The server is designed to be self-contained. It manages its own database process and configuration to ensure it doesn't conflict with other services.

Architecture: Service Isolation

The Agent OS runs multiple cognitive services. The Knowledge Base (technical facts) and Memory Core (personal history) each require their own dedicated vector storage. To prevent cross-contamination and ensure reliability, they operate as independent services.

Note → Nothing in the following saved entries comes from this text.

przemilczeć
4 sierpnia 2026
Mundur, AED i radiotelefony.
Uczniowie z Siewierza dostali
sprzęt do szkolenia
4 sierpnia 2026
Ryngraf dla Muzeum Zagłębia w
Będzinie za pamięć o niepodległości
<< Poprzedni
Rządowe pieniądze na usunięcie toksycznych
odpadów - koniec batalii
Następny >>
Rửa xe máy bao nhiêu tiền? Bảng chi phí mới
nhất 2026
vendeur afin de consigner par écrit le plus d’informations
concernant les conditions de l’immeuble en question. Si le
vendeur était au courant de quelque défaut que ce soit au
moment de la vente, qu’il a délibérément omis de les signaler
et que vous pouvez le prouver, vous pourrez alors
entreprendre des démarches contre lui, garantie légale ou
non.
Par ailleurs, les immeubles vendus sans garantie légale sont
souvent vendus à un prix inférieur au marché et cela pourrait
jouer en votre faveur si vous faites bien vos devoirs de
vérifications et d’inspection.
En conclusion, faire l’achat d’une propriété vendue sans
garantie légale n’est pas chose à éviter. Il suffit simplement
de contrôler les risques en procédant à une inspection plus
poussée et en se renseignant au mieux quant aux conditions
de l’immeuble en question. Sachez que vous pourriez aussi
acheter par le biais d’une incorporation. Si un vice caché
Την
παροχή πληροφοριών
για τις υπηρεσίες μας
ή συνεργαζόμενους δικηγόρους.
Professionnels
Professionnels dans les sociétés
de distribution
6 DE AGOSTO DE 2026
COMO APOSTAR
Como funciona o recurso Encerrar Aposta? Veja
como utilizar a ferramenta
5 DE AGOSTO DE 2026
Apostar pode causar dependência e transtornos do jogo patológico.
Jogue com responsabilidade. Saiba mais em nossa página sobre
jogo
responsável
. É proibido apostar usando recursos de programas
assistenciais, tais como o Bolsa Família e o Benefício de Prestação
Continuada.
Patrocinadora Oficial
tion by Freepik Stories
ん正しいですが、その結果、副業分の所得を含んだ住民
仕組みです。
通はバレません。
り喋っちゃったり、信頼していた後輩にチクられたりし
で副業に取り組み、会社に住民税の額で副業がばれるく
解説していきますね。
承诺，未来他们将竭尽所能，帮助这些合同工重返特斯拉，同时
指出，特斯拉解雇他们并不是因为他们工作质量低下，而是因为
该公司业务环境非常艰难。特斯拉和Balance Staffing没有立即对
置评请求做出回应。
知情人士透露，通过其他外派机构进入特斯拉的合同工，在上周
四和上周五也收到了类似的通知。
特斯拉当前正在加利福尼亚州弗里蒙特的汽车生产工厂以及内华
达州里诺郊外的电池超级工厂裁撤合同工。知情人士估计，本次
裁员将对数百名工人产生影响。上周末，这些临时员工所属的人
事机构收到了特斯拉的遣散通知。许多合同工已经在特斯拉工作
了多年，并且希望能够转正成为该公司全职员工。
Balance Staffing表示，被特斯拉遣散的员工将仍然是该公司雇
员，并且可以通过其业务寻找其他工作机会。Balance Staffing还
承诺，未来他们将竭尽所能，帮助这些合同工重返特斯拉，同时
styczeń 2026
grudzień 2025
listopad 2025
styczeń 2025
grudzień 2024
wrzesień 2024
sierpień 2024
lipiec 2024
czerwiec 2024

Do NOT use global environment variables (like CHROMA_PORT or CHROMA_DATA_PATH) to configure these services, as this would force them to share the same database instance, leading to conflicts. Instead, use the dedicated configuration file.

Key Configurable Items

The server's default configuration is defined in ai/mcp/server/knowledge-base/config.mjs, but you are not expected to modify this file directly. Instead, you can load a custom configuration file at runtime.

Loading Custom Configs

You can override any part of the default configuration by passing the -c or --config flag when starting the server. This loads a .json or .mjs file and deeply merges it with the defaults.

Example:

npm run ai:mcp-server-knowledge-base -- -c ./my-custom-config.mjs

Example my-custom-config.mjs:

export default {
    // Isolate this instance on a different port
    port: 8100,
    path: './my-custom-chroma-db',
    
    // Tune the brain to be more sensitive to bug reports
    queryScoreWeights: {
        ticketPenalty: -20, // Reduce penalty from -70
        guideMatch: 60      // Increase boost from 50
    }
};

Configuration Options

  • Database Isolation:

    • port: The port for the local ChromaDB instance (default: 8000).
    • path: The filesystem path for vector storage (default: chroma-neo-knowledge-base).
    • dataPath: The location of the source-of-truth JSONL file.
    • Note: Ensure these do not overlap with the Memory Core's configuration.
  • Transport & Cloud Deployments:

    • transport: Defines the MCP transport protocol. Defaults to 'stdio' for local CLI usage. Set to 'sse' to run the server as a cloud-native HTTP microservice (e.g., in a Docker container).
    • ssePort: The HTTP port for the SSE server (default: 3000).
    • authMiddleware: An optional Express middleware function for securing the /mcp endpoint when using the sse transport.
  • Scoring Weights (queryScoreWeights):

    • You can fine-tune the brain's retrieval logic here.
    • Example: Decrease ticketPenalty if you want the agent to focus more on historical bug reports.
    • Example: Increase sourcePathMatch to prioritize exact file location matches.
  • Performance:

    • nResults: Retrieval depth (default: 100).
    • batchSize: Embedding throughput.

Environment Variables

  • GEMINI_API_KEY: Required. Used for generating text embeddings.